Sagging unhappily like a child’s discarded toy, Florence sort of … drooped. Gravity, with a merciless disregard of beauty, disfigured the elegant curve of her neck in a most un-swanlike way. And seeing her so disheartened, I was suddenly awash with comprehension. In fact, Special Investigator Clayton Boyfriend had anticipated Florence’s hurt feelings and prepared me for them.
So, I looked directly into her eyes, and asked, “Did you ever hear us mention Daffney when we discussed our military strategy?”
She thought a moment. And then shook her head.
“Or Byron?”
Again, she shook her head.
“Florence,” I said gently. “We all have jobs to do. I can’t talk about Daffney’s and Byron’s because theirs…”” I lifted my finger to my lips and twisted a pretend key. “Secret stuff.”
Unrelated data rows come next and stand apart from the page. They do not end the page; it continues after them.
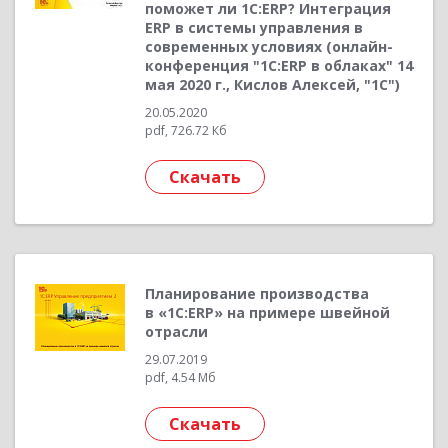
поможет ли 1С:ERP? Интеграция
ERP в системы управления в
современных условиях (онлайн-
конференция "1С:ERP в облаках" 14
мая 2020 г., Кислов Алексей, "1С")
20.05.2020
pdf, 726.72 Кб
Скачать
Планирование производства
в «1С:ERP» на примере швейной
отрасли
29.07.2019
pdf, 4.54 Мб
Скачать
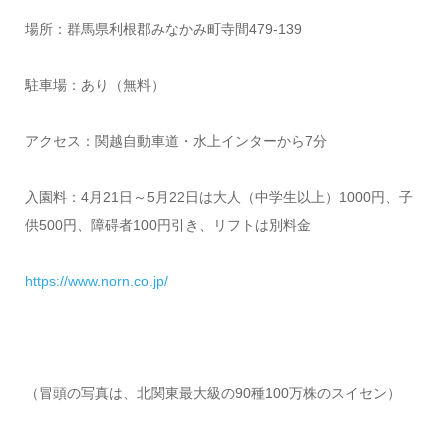
場所：
群馬県利根郡みなかみ町寺間
479-139
駐車場：あり
（
無料
）
アクセス：
関越自動車道・水上インターから
7
分
入園料：
4
月
21
日～
5
月
22
日は大人（中学生以上）
1000
円、子
供
500
円、障碍者
100
円引き、リフトは別料金
https://www.norn.co.jp/
（冒頭の写真は、北関東最大級の
90
種
100
万株のスイセン）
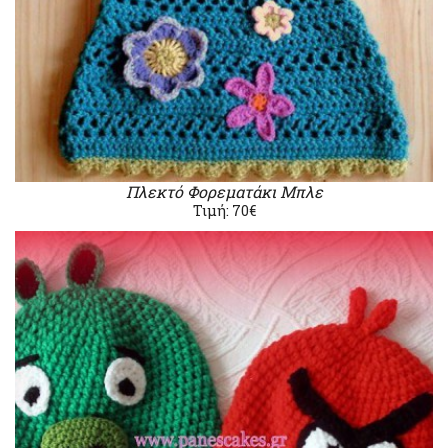
Πλεκτό Φορεματάκι Μπλε
Τιμή: 70€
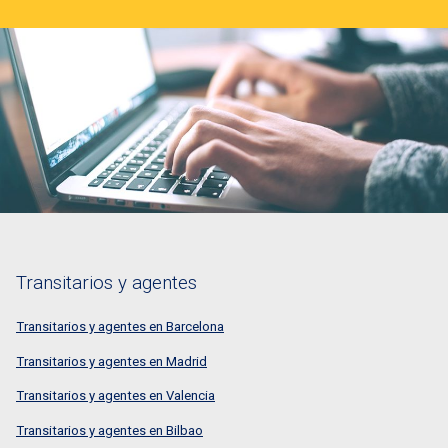
Transitarios y agentes
Transitarios y agentes en Barcelona
Transitarios y agentes en Madrid
Transitarios y agentes en Valencia
Transitarios y agentes en Bilbao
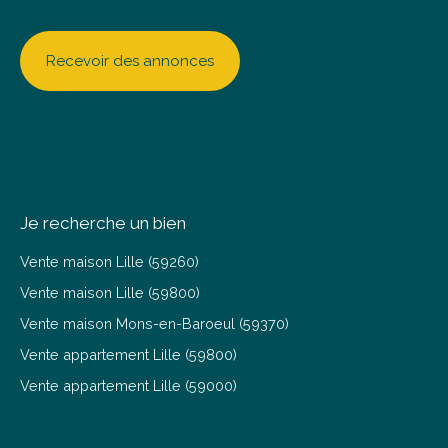
Recevoir des annonces
Je recherche un bien
Vente maison Lille (59260)
Vente maison Lille (59800)
Vente maison Mons-en-Baroeul (59370)
Vente appartement Lille (59800)
Vente appartement Lille (59000)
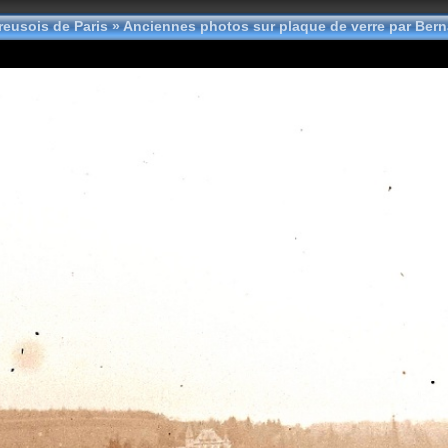
reusois de Paris
»
Anciennes photos sur plaque de verre par Ber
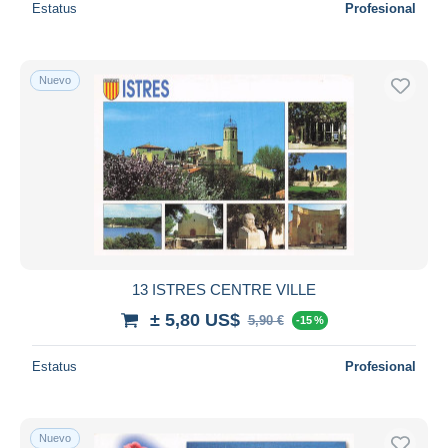
Estatus
Profesional
Nuevo
13 ISTRES CENTRE VILLE
± 5,80 US$
5,90 €
-15 %
Estatus
Profesional
Nuevo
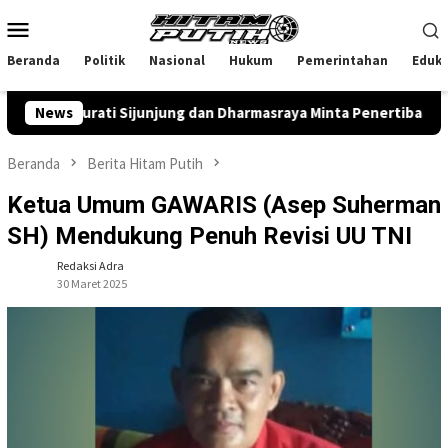
Loncat
Menu
ke
Mobile
konten
Beranda
Politik
Nasional
Hukum
Pemerintahan
Eduka
ng Surati Sijunjung dan Dharmasraya Minta Penertiban PETI
News
Beranda
Berita Hitam Putih
Ketua Umum GAWARIS (Asep Suherman
SH) Mendukung Penuh Revisi UU TNI
Redaksi Adra
30 Maret 2025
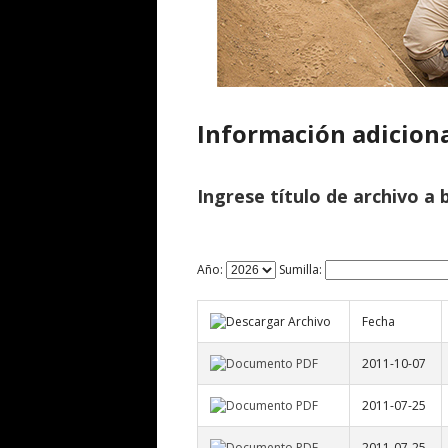
Información adicion
Ingrese título de archivo a 
Año:
Sumilla:
Fecha
2011-10-07
2011-07-25
2011-07-25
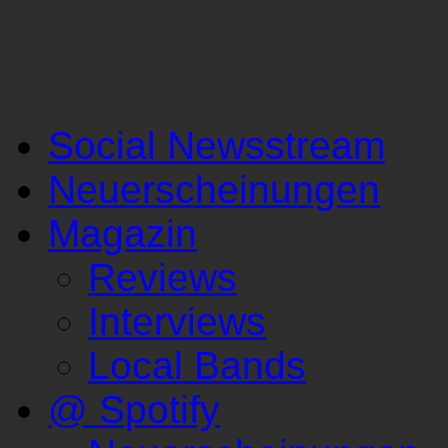
Social Newsstream
Neuerscheinungen
Magazin
Reviews
Interviews
Local Bands
@ Spotify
She nodded in understanding. Then her voice changed and she added plaintively, “I get it about Daffney and Byron, but what about me? I can’t just stand still while you are all in danger. I want to DO something!”
Archie hopped from the backrest to sit beside his tiny friend and demanded, “Yeah. What about Florence?”
I hesitated for a moment. Then I took a small card out of my pocket. The exact size of the ones on which Clay always writes his Churchill quotes. But this time, he was quoting someone else. Anticipating Florence’s feelings, he had written a fragment of poetry he thought would perfectly justify the tiny swan’s assignment.
I read aloud, “They also serve who only stand and wait.” I glanced up for a second to look at the tiny swan. Then I added, “It’s from John Milton’s poem Paradise Lost.”
But she was unappeased. “What’s that supposed to mean?” She asked begrudgingly.
I was about to convey what I thought were Clay’s intentions, but before I could say a word, Archie exclaimed excitedly, “I get it! I get it. I get what Special Investigator Yonder – our boss … our leader – is trying to say. It’s that you are too small, Florence. No. Don’t get mad at me, because it’s true. You are too small to engage in physical battle. But you are exactly the right size for what you will have to do.”
She snorted. “And what’s that? Stand and wait?” Then she added sarcastically, ““Oh, joy.”
Archie paused to study his tiny friend. “Florence. Dear. Precious. Perfect Florence. Not only is your job vitally important, it will mean everything to us who are going to war. You … your beauty, your sweet disposition, and your safety … represent what life was like before The Coming of The Terror Bird.”
Tears formed in his eyes, and in mine, too, as Archie added, “We need something to believe in.”
Then, his voice softening, the last thing he said before we pulled out of the parking lot was, “So buck up, Florence, and accept your responsibilities. Because you, Little Buddy, are our reason for coming home.”